Sour milk, ripe cheese, fetid, rotten meat, gamey, B.O., eraser, burnt rubber. These are all descriptors that came up when sampling a couple beers this afternoon. What makes it worse, these were highly lauded, expensive bottles of beer. So there are a few questions out there. First, have you ever experienced autolysis in a commericall bottled beer in the last decade? Also, what might be attributed to this spoilage? 

My only experience with autolysis has come in homebrewing.  It is not a desired effect and in most homebrewing books is described as burnt rubber flavors and aromas. Many try to describe the impact of autolysis on the senses, but it really can not be put into words. The aroma will be enough to tell you to not drink this putrid swill, and even pouring this into a glass can clear a room.  If you’re brave (stupid?) enough to actually drink this vile concoction, good luck getting the flavor out of your mouth. Water, milk, bread, food, nothing seems to work.  What’s worse, the sensation sticks to your taste buds and nostrils and ruins anything with similar base properties for the remainder of the day.

My experience occurred with a “quick” homebrew that was brewed as a fridge filler.  Something went horribly wrong and the result was a case of “asshole beer” that was to be gifted to people we didn’t like.  No, we didn’t actually give any of the beers away, but I believe I still have a bottle squirreled away somewhere in the house. My roommate at the time and I both sampled this beer and the memory is still vivid despite occuring some 6 years ago.
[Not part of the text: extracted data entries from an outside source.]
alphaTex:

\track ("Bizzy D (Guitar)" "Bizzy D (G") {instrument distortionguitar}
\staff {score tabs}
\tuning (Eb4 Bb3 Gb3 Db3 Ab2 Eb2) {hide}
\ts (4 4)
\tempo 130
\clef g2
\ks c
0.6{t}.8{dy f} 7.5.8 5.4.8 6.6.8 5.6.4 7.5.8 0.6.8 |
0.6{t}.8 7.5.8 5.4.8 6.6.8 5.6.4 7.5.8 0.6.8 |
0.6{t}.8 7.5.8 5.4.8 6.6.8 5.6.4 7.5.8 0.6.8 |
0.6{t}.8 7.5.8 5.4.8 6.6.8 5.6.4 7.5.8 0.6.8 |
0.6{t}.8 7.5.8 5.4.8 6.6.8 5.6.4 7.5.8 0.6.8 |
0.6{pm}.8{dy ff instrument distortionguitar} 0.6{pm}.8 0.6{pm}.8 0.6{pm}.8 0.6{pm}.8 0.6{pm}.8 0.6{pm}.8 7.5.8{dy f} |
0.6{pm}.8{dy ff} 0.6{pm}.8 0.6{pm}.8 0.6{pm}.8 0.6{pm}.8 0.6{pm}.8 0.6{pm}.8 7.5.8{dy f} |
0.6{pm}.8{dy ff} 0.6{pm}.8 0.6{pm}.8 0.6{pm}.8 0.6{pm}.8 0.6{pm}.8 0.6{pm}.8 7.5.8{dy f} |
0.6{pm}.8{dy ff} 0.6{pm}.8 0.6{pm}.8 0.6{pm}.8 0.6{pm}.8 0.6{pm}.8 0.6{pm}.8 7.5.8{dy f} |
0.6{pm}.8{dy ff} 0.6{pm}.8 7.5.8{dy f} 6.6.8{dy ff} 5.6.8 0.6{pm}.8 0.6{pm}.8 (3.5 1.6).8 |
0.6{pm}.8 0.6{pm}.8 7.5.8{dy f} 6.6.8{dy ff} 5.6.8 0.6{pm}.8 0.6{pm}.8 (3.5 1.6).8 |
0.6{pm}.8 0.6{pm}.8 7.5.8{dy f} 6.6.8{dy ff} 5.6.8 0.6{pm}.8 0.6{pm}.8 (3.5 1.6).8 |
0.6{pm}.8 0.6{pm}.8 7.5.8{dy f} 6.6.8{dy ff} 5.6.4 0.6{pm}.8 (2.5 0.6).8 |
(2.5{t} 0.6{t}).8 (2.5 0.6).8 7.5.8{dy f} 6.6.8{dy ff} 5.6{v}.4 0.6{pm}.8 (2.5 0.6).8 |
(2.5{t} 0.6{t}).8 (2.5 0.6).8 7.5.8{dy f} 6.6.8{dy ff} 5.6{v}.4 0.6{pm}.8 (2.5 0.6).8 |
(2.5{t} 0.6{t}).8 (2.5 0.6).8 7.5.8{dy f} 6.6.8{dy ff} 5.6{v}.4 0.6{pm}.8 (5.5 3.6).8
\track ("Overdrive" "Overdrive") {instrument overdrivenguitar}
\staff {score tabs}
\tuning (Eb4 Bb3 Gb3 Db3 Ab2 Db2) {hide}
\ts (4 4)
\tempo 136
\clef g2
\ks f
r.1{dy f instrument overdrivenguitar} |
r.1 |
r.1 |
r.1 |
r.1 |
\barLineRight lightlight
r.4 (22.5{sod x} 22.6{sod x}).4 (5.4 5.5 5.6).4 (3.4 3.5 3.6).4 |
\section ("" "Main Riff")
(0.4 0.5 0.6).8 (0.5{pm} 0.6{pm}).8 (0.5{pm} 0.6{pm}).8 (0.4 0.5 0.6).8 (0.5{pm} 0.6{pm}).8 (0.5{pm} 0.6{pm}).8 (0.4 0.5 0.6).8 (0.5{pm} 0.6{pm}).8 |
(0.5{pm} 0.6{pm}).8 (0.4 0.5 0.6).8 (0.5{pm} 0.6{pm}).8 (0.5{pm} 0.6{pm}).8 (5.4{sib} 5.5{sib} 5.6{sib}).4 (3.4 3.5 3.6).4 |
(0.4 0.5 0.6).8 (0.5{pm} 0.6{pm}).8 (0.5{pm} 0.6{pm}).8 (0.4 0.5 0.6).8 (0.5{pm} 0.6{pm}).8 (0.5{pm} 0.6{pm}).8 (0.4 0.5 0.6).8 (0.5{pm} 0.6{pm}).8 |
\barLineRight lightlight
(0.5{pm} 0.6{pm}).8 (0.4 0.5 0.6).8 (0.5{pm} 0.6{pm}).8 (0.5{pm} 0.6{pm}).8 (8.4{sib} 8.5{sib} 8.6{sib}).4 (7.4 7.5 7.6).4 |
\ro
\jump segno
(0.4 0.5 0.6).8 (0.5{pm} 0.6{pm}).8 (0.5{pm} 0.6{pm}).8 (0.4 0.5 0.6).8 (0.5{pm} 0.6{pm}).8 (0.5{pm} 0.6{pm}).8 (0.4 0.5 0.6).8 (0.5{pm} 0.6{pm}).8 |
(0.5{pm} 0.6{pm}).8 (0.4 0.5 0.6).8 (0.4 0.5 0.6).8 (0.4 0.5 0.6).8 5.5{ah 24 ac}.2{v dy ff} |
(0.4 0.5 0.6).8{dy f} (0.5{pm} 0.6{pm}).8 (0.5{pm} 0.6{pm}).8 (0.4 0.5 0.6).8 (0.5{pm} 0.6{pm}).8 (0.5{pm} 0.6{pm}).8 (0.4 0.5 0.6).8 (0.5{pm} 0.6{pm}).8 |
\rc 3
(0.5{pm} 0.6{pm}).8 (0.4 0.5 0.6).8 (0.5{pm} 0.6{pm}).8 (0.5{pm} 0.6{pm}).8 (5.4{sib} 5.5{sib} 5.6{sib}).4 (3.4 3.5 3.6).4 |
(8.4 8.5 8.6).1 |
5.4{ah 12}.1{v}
So why did I find this in a bottle of beer purchased at a store? My tasting partner and I were in agreement that the retailer did a fair job of keeping these beers properly. Additionally, the bottles themselves weren’t that old. From the other end of the equation, these were two bottles of beer from the same brewery, but different brews.  It couldn’t have been a case of one bad batch, as both bottles seemed to have the problem. That leaves us with the area in between. Many beers make it from the European continent via container ship without these problems, and I am sure the shelves were stocked with beer that made the same voyage, so what happened?

I realize there is no way of pinpointing what actually happened with these beers. It’s possible that the first bottle was so rancid that it destroyed our palate and we condemned as guilty by association.

Still the mystery remains. This is a brewery that normally excites beer geeks, so it’s not as if this was a beer that no one expected to be any good. As an unpasteurized beer, the possibility for spoilage exists, but with reduced quantity of yeast, the chance of autolysis should decrease.

I’d like to hear what you folks think, share your experiences and theories.